Do we create physical "AI-free" zones?
Yes, and the same protocol carries the broadcast. A venue, an office, a school, a courthouse, a hospital ward, a private home: any of these could emit a space-level "no record" beacon, and Apple Glasses (and any device that joined the standard) would honour it. The architecture is identical to the personal version, just emitted from a fixed point rather than a phone in someone's pocket.
The same honest-actor caveat applies. A space-level broadcast is a norm, not a wall. Bad-faith devices don't honour it; custom firmware doesn't honour it. But social pressures can be brought to bear, and the social meaning of crossing the line shifts. Right now, recording in a private venue is practically invisible. With a broadcast standard, it becomes a visible choice to ignore the signal. Equally, it may become easier and more acceptible to ask people to remove devices known to not participate when alternatives exist.
It also opens opportunities to let venues do something physics alone can't: signal not "no recording" but "recording is fine, but please synthesise rather than transcribe verbatim", which is closer to Barry's framework for group settings, scaled to a public space.
Does visible hardware become a new signaling mechanism?
It already is, but the signalling is currently analog and weak. Meta's recording LED is the floor: easily covered, easily missed, not machine-readable. The notebook on the table in Mike's analogy worked because everyone in the room could see it.

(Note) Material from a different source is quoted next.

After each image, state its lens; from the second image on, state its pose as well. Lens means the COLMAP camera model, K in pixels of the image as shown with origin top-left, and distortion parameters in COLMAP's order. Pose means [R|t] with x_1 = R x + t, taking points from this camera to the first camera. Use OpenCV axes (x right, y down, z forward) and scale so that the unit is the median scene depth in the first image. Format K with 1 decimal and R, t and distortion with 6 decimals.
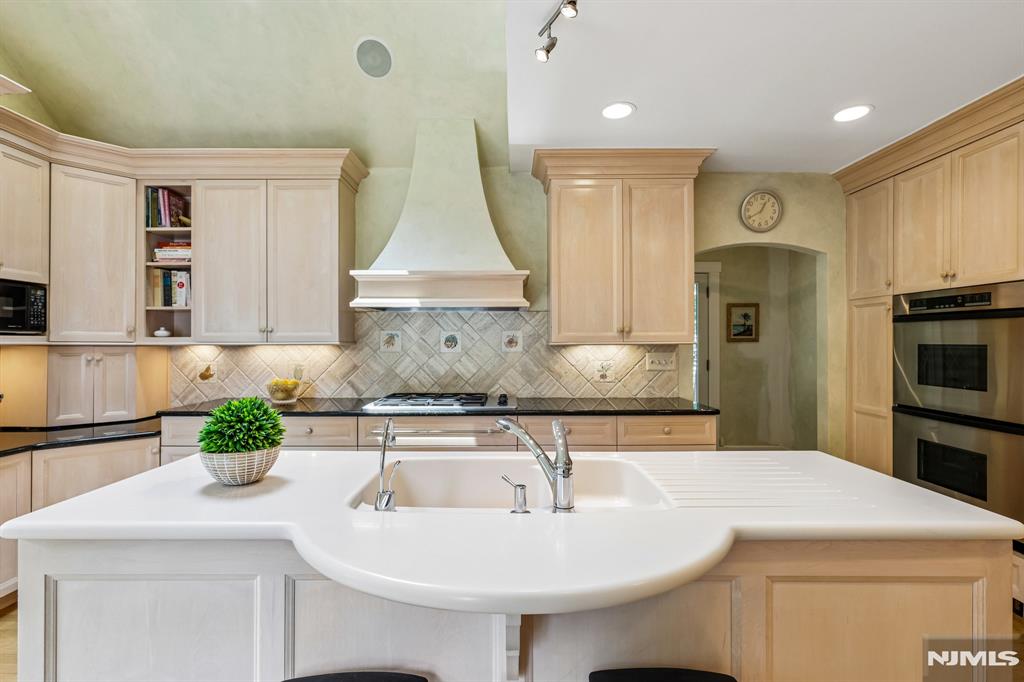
lens RADIAL K [[479.8, 0, 510.3], [0, 479.8, 341.9], [0, 0, 1]] dist [0.001910, 0.000294]
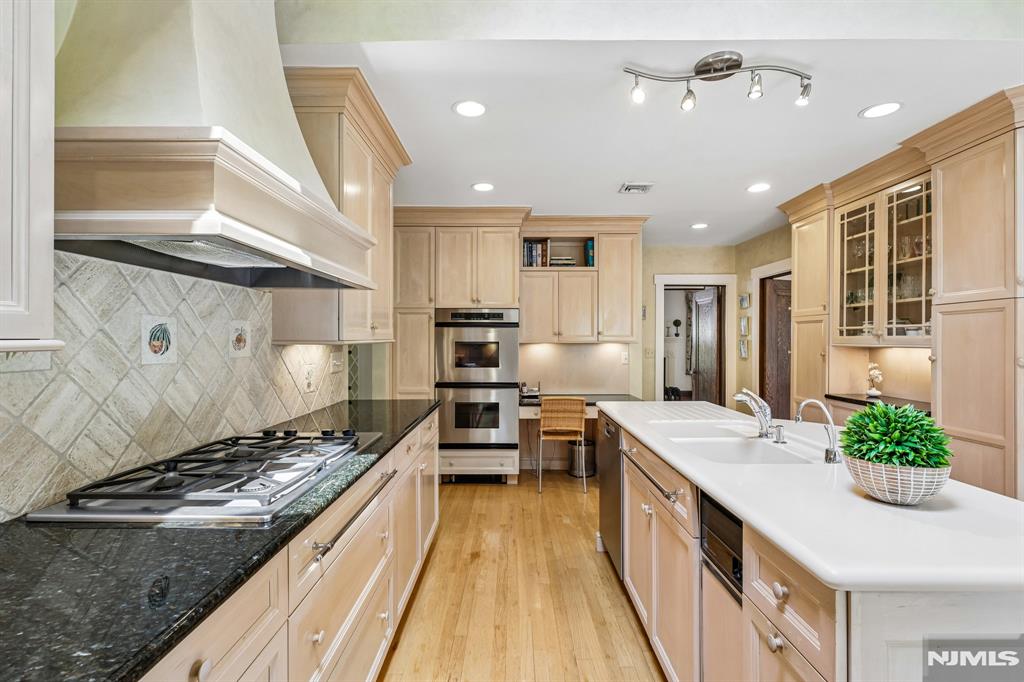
lens RADIAL K [[479.8, 0, 511.1], [0, 479.8, 340.2], [0, 0, 1]] dist [0.001910, 0.000294]
pose [[-0.007470, 0.000394, 0.999972, -0.571903], [-0.003128, 0.999995, -0.000417, -0.000467], [-0.999967, -0.003131, -0.007468, 0.681466]]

The equivalent today needs to reach your phone, not just your eye, because the recording device might be a pendant, a button, a pair of glasses indistinguishable from regular sunglasses, or eventually a contact lens.
A protocol-level broadcast turns the hardware into a signal that propagates further than the wearer's body. Your phone tells you who in the room is recording, the same way it tells you which AirTags are travelling with you. The glasses still light up; the analog signal is still there for politeness. But the digital signal is the one that actually carries.

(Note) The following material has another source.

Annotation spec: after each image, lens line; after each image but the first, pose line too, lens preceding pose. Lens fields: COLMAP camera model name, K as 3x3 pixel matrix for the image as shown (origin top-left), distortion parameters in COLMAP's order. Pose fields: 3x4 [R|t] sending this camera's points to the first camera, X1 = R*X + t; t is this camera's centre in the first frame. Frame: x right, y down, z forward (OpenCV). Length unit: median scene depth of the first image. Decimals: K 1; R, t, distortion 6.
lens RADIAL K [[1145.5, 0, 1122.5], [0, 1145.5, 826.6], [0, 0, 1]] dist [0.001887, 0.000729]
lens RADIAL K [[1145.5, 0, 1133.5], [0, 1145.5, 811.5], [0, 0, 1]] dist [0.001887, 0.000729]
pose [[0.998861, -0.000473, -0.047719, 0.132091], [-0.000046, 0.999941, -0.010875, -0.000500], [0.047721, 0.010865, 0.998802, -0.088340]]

What this still doesn't fix
A protocol can mark capture, give bystanders a way to push back, and let venues set policy. It can't restore the cultural expectation that ordinary conversation is off-the-record by default. That's what's actually being eroded: the unspoken contract that what you say in a coffee shop or a hallway exists only in the memories of the people who heard it, decaying naturally over time, available for revision and forgetting. As the technology becomes more commonplace, having a default 'do not record' stance may still risk being viewed a pariah.
Mike's closing distinction (that capture which strengthens trust turns conversations into durable insight, while capture that weakens it turns conversations into performance) is the right frame for what's at stake. The protocol I'm describing doesn't strengthen trust on its own. It just makes the question of who's recording answerable, and allows for the possibility of negotiation, and these are preconditions for trust, not a substitute for it.
But "answerable" is a lot more than what we have now, which is closer to "we have no idea, ask the wearer and hope they tell you the truth." A default-on, hardware-attested broadcast — with an inverse signal that capture devices honour, a venue-level extension, and a cross-platform standard so it works on Android too — would shift that default. It wouldn't make the always-on question go away, but it would mean the question has somewhere to land.
That seems worth doing, even partially. And given where Apple's competitive positioning is heading into September, it's also the kind of opportunity they should be hunting for.